■ TEXT PROVIDED:
Last year, from the window of my Manhattan-bound A train, I watched the late August sun paint the worn-down docks, stilt houses and tall cordgrass brilliant shades of orange and pink as the train wobbled past Jamaica Bay. Every now and then, clusters of sandpipers and laughing gulls, with their horrible guffaws, dived into the glittering water. By all means, I should have been content, but exhausted from a day’s worth of swimming and meandering around the Rockaways. Yet, there I was, wiping hot tears from my face. All I could think about was how these marshes — so integral to the protection of seaside communities (who tend to be lower income, despite popular belief) — will be the first to go when sea levels rise.
Granted, I didn’t care for marshes until I impulsively bought Elizabeth Rush’s Rising: Dispatches from the New American Shore at my local bookstore a few days beforehand. I had been looking for books that were loosely about climate migration for my thesis and this one seemed like a good beach read, despite not specifically focusing on international migration. Instead Rush, a trained-poet-turned-intrepid-journalist, reports on various coastal communities across the country who have faced the question of whether or not they should retreat away from the shore. She also intricately weaves in the consequences of certain environmental regulation decisions, moving testimonials from those who have already suffered from rising sea levels and includes her own poignant observations. The result is a sprawling, gripping narrative that lays out the case for managed retreat and a revitalization of wetlands, a vital buffer for those living along the coast.

■ RAW RECORDS:

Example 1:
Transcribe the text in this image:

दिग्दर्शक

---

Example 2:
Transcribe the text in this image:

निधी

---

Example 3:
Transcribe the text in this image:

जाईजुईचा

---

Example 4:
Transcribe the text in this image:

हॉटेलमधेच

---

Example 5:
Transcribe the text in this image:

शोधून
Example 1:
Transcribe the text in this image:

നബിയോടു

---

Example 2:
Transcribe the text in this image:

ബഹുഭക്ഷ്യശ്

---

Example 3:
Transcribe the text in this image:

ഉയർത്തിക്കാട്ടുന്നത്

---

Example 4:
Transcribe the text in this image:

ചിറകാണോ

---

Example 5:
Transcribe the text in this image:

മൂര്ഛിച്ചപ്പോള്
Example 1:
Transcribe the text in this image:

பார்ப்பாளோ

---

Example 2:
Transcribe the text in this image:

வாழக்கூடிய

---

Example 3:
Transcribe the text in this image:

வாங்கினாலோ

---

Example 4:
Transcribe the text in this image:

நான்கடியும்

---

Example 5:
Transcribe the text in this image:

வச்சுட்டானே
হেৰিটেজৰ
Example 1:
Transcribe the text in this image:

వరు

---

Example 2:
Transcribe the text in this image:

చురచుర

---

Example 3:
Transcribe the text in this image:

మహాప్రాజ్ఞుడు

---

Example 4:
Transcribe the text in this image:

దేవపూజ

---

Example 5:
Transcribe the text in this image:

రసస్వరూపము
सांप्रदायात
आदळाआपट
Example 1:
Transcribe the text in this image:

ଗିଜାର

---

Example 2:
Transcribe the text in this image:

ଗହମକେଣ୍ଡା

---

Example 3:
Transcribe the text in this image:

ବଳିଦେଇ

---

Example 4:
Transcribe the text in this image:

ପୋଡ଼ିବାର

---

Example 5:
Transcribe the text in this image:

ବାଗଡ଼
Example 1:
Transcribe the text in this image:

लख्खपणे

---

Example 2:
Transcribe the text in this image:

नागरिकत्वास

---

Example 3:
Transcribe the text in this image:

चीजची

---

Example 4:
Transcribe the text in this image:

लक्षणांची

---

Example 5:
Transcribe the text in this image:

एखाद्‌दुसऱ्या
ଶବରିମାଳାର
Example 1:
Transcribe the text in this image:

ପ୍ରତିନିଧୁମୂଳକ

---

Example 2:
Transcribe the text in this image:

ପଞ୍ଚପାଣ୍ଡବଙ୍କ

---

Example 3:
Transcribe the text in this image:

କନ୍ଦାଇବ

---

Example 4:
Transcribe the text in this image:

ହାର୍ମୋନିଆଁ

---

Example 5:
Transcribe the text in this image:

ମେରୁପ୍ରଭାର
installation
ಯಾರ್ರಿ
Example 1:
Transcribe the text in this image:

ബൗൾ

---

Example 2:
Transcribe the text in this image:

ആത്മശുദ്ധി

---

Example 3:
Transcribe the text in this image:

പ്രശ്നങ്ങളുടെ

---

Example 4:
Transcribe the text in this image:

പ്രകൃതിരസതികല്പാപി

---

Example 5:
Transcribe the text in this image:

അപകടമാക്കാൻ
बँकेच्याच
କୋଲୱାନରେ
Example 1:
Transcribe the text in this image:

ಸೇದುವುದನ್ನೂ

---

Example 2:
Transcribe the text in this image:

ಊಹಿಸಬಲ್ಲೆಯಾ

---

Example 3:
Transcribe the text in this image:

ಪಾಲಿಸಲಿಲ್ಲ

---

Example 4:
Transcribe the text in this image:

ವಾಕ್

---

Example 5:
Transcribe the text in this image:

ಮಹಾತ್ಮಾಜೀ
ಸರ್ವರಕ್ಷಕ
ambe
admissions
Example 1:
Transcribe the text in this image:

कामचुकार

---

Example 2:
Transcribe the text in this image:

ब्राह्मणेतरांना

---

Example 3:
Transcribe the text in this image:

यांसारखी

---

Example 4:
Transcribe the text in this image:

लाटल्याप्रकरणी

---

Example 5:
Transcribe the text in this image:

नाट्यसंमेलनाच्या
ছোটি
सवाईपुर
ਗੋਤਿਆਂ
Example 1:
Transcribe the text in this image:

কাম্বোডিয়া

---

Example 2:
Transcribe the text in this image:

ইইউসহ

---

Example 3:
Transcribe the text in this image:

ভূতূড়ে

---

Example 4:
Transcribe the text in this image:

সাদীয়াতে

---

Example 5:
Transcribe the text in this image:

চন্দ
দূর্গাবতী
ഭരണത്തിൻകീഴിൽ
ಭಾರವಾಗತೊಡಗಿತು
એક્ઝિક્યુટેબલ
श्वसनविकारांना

■ WRITTEN EXERCISE 1:
Print from the passage about the Jamaica Bay marshes above, beginning at the words "Last year, from" and stopping after "sea levels rise.".
■ WRITTEN EXERCISE 2:
Answer these about the passage about the Jamaica Bay marshes above:
(a) Which train was the writer riding past Jamaica Bay?
(b) Where did the writer buy Elizabeth Rush's book?
(c) What was Rush trained as before she became a journalist?

■ FINAL RESULT 1:
Last year, from the window of my Manhattan-bound A train, I watched the late August sun paint the worn-down docks, stilt houses and tall cordgrass brilliant shades of orange and pink as the train wobbled past Jamaica Bay. Every now and then, clusters of sandpipers and laughing gulls, with their horrible guffaws, dived into the glittering water. By all means, I should have been content, but exhausted from a day’s worth of swimming and meandering around the Rockaways. Yet, there I was, wiping hot tears from my face. All I could think about was how these marshes — so integral to the protection of seaside communities (who tend to be lower income, despite popular belief) — will be the first to go when sea levels rise.

■ FINAL RESULT 2:
(a) A Manhattan-bound A train.
(b) At the writer's local bookstore.
(c) A poet.